Work to be completed -
The records that follow are to be given again exactly. Do not carry over any image.
----------
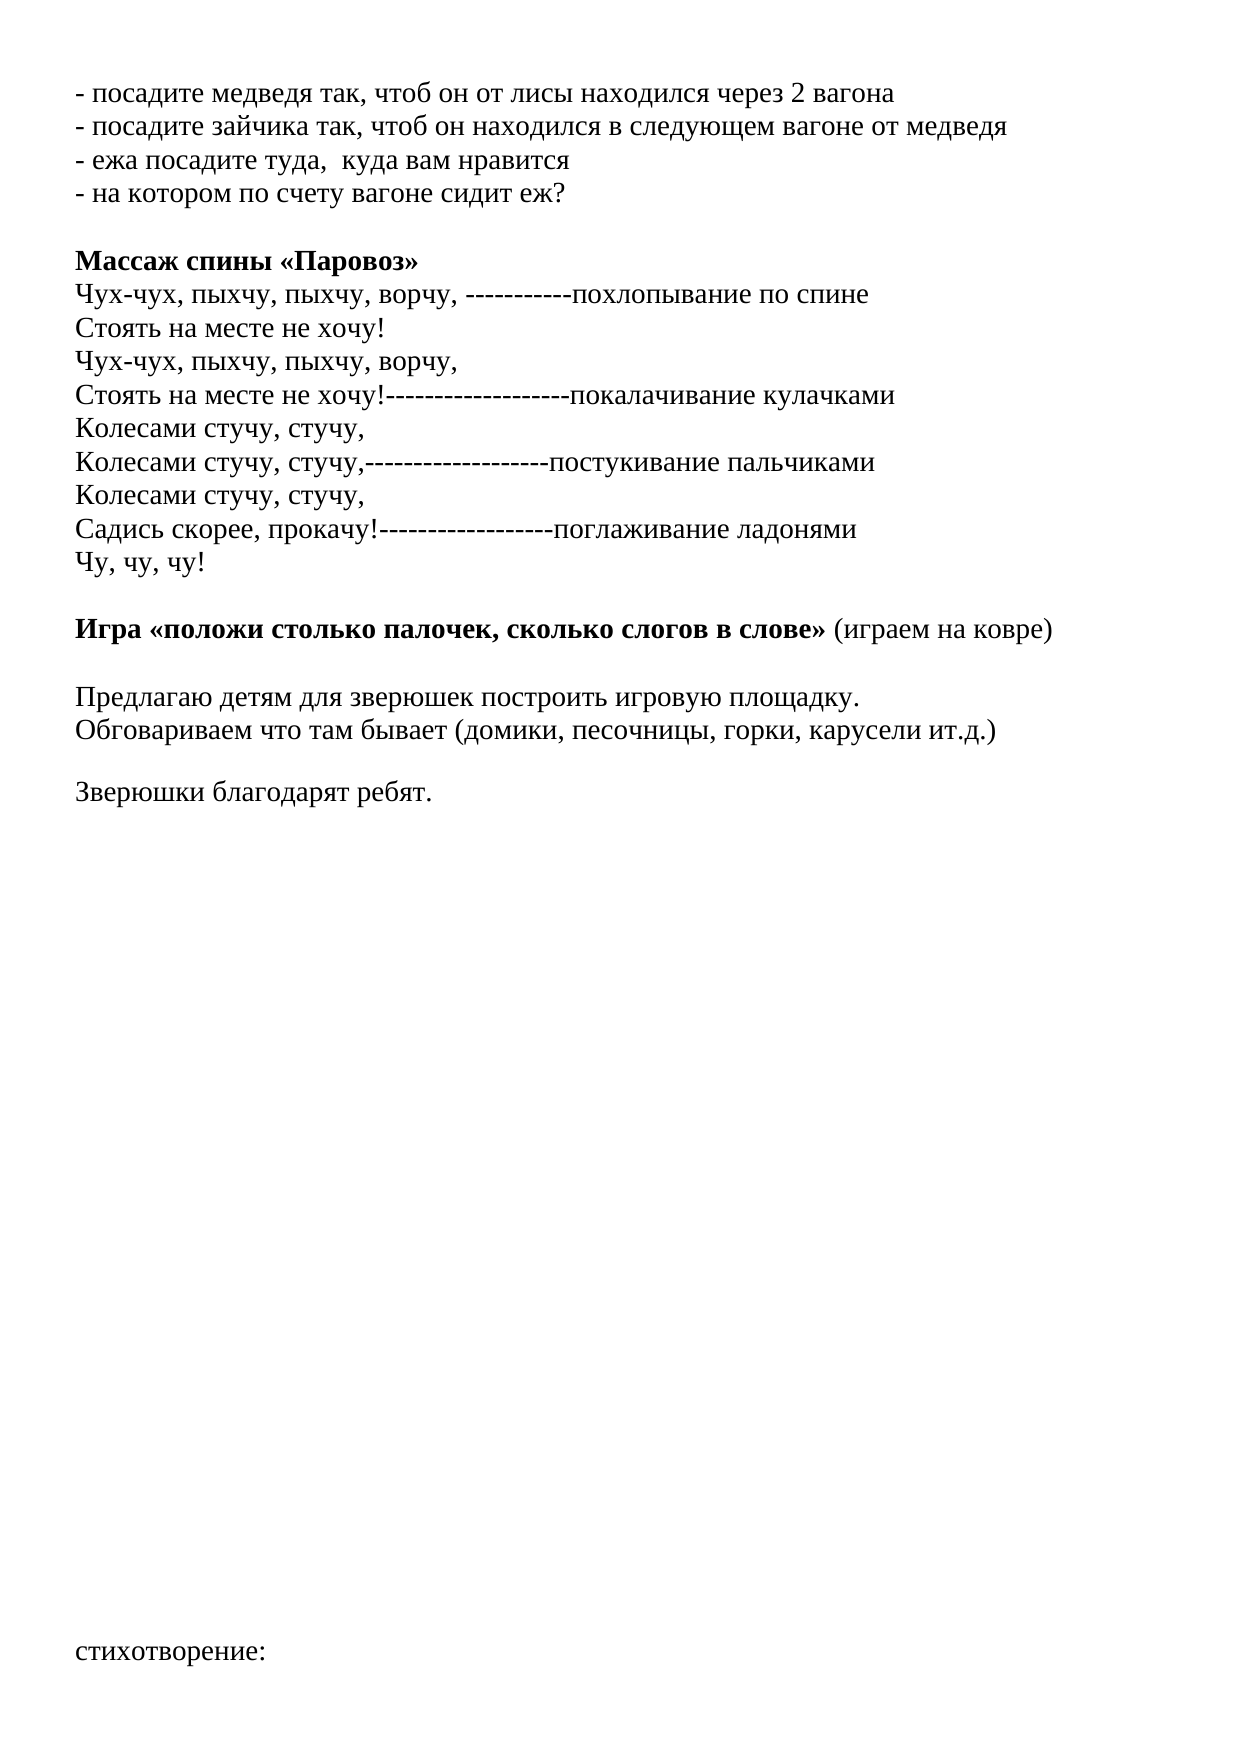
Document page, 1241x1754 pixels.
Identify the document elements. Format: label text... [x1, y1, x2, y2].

text Предлагаю детям для зверюшек построить игровую площадку. [75, 679, 1165, 712]
text Зверюшки благодарят ребят. [75, 774, 1165, 808]
text Колесами стучу, стучу,-------------------постукивание пальчиками [75, 444, 1165, 477]
text Колесами стучу, стучу, [75, 410, 1165, 444]
text - ежа посадите туда, куда вам нравится [75, 142, 1165, 176]
text Стоять на месте не хочу! [75, 310, 1165, 343]
text Обговариваем что там бывает (домики, песочницы, горки, карусели ит.д.) [75, 712, 1165, 746]
text Игра «положи столько палочек, сколько слогов в слове» (играем на ковре) [75, 612, 1165, 645]
text стихотворение: [75, 1633, 1165, 1666]
text - посадите зайчика так, чтоб он находился в следующем вагоне от медведя [75, 108, 1165, 142]
text Колесами стучу, стучу, [75, 477, 1165, 511]
text Чух-чух, пыхчу, пыхчу, ворчу, -----------похлопывание по спине [75, 276, 1165, 310]
text Садись скорее, прокачу!------------------поглаживание ладонями [75, 511, 1165, 544]
text - посадите медведя так, чтоб он от лисы находился через 2 вагона [75, 75, 1165, 108]
text Чух-чух, пыхчу, пыхчу, ворчу, [75, 343, 1165, 377]
text - на котором по счету вагоне сидит еж? [75, 176, 1165, 209]
text Массаж спины «Паровоз» [75, 243, 1165, 276]
text Стоять на месте не хочу!-------------------покалачивание кулачками [75, 377, 1165, 410]
text Чу, чу, чу! [75, 544, 1165, 578]
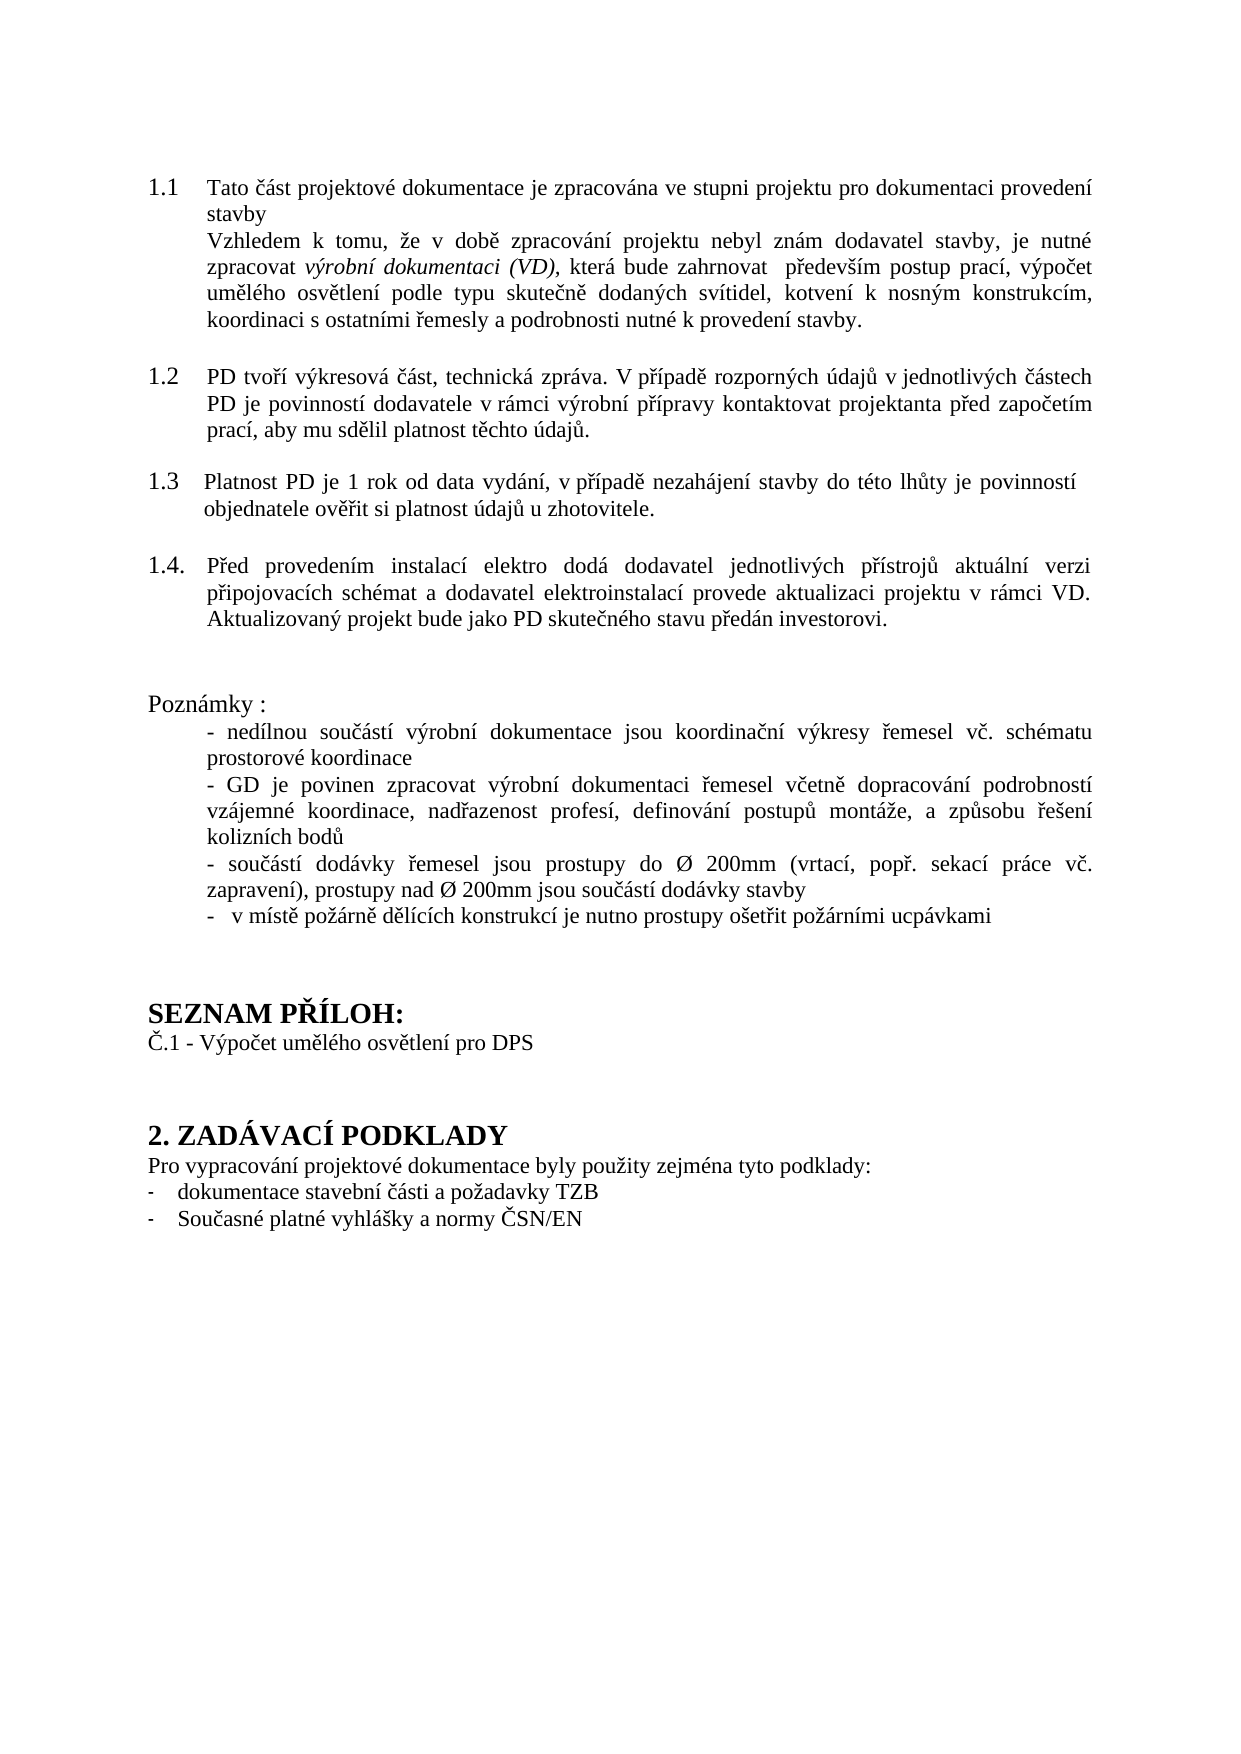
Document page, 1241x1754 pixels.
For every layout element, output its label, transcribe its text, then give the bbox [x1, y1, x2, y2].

text Seznam příloh: [148, 996, 1093, 1029]
text 1.4. Před provedením instalací elektro dodá dodavatel jednotlivých přístrojů aktuální verzi připojovacích schémat a dodavatel elektroinstalací provede aktualizaci projektu v rámci VD. Aktualizovaný projekt bude jako PD skutečného stavu předán investorovi. [148, 550, 1093, 632]
text 1.3 Platnost PD je 1 rok od data vydání, v případě nezahájení stavby do této lhůty je povinností objednatele ověřit si platnost údajů u zhotovitele. [148, 466, 1093, 522]
text Pro vypracování projektové dokumentace byly použity zejména tyto podklady: [148, 1152, 1093, 1178]
text Vzhledem k tomu, že v době zpracování projektu nebyl znám dodavatel stavby, je nutné zpracovat výrobní dokumentaci (VD), která bude zahrnovat především postup prací, výpočet umělého osvětlení podle typu skutečně dodaných svítidel, kotvení k nosným konstrukcím, koordinaci s ostatními řemesly a podrobnosti nutné k provedení stavby. [148, 227, 1093, 332]
text Č.1 - Výpočet umělého osvětlení pro DPS [148, 1029, 1093, 1056]
text 1.1 Tato část projektové dokumentace je zpracována ve stupni projektu pro dokumentaci provedení stavby [148, 172, 1093, 227]
list dokumentace stavební části a požadavky TZB [148, 1178, 1093, 1204]
list Současné platné vyhlášky a normy ČSN/EN [148, 1204, 1093, 1231]
text Poznámky : [148, 689, 1093, 718]
text - GD je povinen zpracovat výrobní dokumentaci řemesel včetně dopracování podrobností vzájemné koordinace, nadřazenost profesí, definování postupů montáže, a způsobu řešení kolizních bodů [148, 771, 1093, 850]
text 2. ZADÁVACÍ Podklady [148, 1118, 1093, 1152]
text - součástí dodávky řemesel jsou prostupy do Ø 200mm (vrtací, popř. sekací práce vč. zapravení), prostupy nad Ø 200mm jsou součástí dodávky stavby [148, 850, 1093, 902]
text 1.2 PD tvoří výkresová část, technická zpráva. V případě rozporných údajů v jednotlivých částech PD je povinností dodavatele v rámci výrobní přípravy kontaktovat projektanta před započetím prací, aby mu sdělil platnost těchto údajů. [148, 361, 1093, 442]
text - v místě požárně dělících konstrukcí je nutno prostupy ošetřit požárními ucpávkami [207, 902, 1093, 929]
text - nedílnou součástí výrobní dokumentace jsou koordinační výkresy řemesel vč. schématu prostorové koordinace [148, 718, 1093, 771]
----------
Task output -
Document page, 1241x1754 pixels.
Identify the document elements. Format: label text... [x1, y1, x2, y2].

text Предлагаю детям для зверюшек построить игровую площадку. [75, 679, 1165, 712]
text Зверюшки благодарят ребят. [75, 774, 1165, 808]
text Колесами стучу, стучу,-------------------постукивание пальчиками [75, 444, 1165, 477]
text Колесами стучу, стучу, [75, 410, 1165, 444]
text - ежа посадите туда, куда вам нравится [75, 142, 1165, 176]
text Стоять на месте не хочу! [75, 310, 1165, 343]
text Обговариваем что там бывает (домики, песочницы, горки, карусели ит.д.) [75, 712, 1165, 746]
text Игра «положи столько палочек, сколько слогов в слове» (играем на ковре) [75, 612, 1165, 645]
text стихотворение: [75, 1633, 1165, 1666]
text - посадите зайчика так, чтоб он находился в следующем вагоне от медведя [75, 108, 1165, 142]
text Колесами стучу, стучу, [75, 477, 1165, 511]
text Чух-чух, пыхчу, пыхчу, ворчу, -----------похлопывание по спине [75, 276, 1165, 310]
text Садись скорее, прокачу!------------------поглаживание ладонями [75, 511, 1165, 544]
text - посадите медведя так, чтоб он от лисы находился через 2 вагона [75, 75, 1165, 108]
text Чух-чух, пыхчу, пыхчу, ворчу, [75, 343, 1165, 377]
text - на котором по счету вагоне сидит еж? [75, 176, 1165, 209]
text Массаж спины «Паровоз» [75, 243, 1165, 276]
text Стоять на месте не хочу!-------------------покалачивание кулачками [75, 377, 1165, 410]
text Чу, чу, чу! [75, 544, 1165, 578]
Document page, 1241x1754 pixels.
For every layout element, output its label, transcribe its text, then give the bbox [x1, y1, x2, y2].

text Seznam příloh: [148, 996, 1093, 1029]
text 1.4. Před provedením instalací elektro dodá dodavatel jednotlivých přístrojů aktuální verzi připojovacích schémat a dodavatel elektroinstalací provede aktualizaci projektu v rámci VD. Aktualizovaný projekt bude jako PD skutečného stavu předán investorovi. [148, 550, 1093, 632]
text 1.3 Platnost PD je 1 rok od data vydání, v případě nezahájení stavby do této lhůty je povinností objednatele ověřit si platnost údajů u zhotovitele. [148, 466, 1093, 522]
text Pro vypracování projektové dokumentace byly použity zejména tyto podklady: [148, 1152, 1093, 1178]
text Vzhledem k tomu, že v době zpracování projektu nebyl znám dodavatel stavby, je nutné zpracovat výrobní dokumentaci (VD), která bude zahrnovat především postup prací, výpočet umělého osvětlení podle typu skutečně dodaných svítidel, kotvení k nosným konstrukcím, koordinaci s ostatními řemesly a podrobnosti nutné k provedení stavby. [148, 227, 1093, 332]
text Č.1 - Výpočet umělého osvětlení pro DPS [148, 1029, 1093, 1056]
text 1.1 Tato část projektové dokumentace je zpracována ve stupni projektu pro dokumentaci provedení stavby [148, 172, 1093, 227]
list dokumentace stavební části a požadavky TZB [148, 1178, 1093, 1204]
list Současné platné vyhlášky a normy ČSN/EN [148, 1204, 1093, 1231]
text Poznámky : [148, 689, 1093, 718]
text - GD je povinen zpracovat výrobní dokumentaci řemesel včetně dopracování podrobností vzájemné koordinace, nadřazenost profesí, definování postupů montáže, a způsobu řešení kolizních bodů [148, 771, 1093, 850]
text 2. ZADÁVACÍ Podklady [148, 1118, 1093, 1152]
text - součástí dodávky řemesel jsou prostupy do Ø 200mm (vrtací, popř. sekací práce vč. zapravení), prostupy nad Ø 200mm jsou součástí dodávky stavby [148, 850, 1093, 902]
text 1.2 PD tvoří výkresová část, technická zpráva. V případě rozporných údajů v jednotlivých částech PD je povinností dodavatele v rámci výrobní přípravy kontaktovat projektanta před započetím prací, aby mu sdělil platnost těchto údajů. [148, 361, 1093, 442]
text - v místě požárně dělících konstrukcí je nutno prostupy ošetřit požárními ucpávkami [207, 902, 1093, 929]
text - nedílnou součástí výrobní dokumentace jsou koordinační výkresy řemesel vč. schématu prostorové koordinace [148, 718, 1093, 771]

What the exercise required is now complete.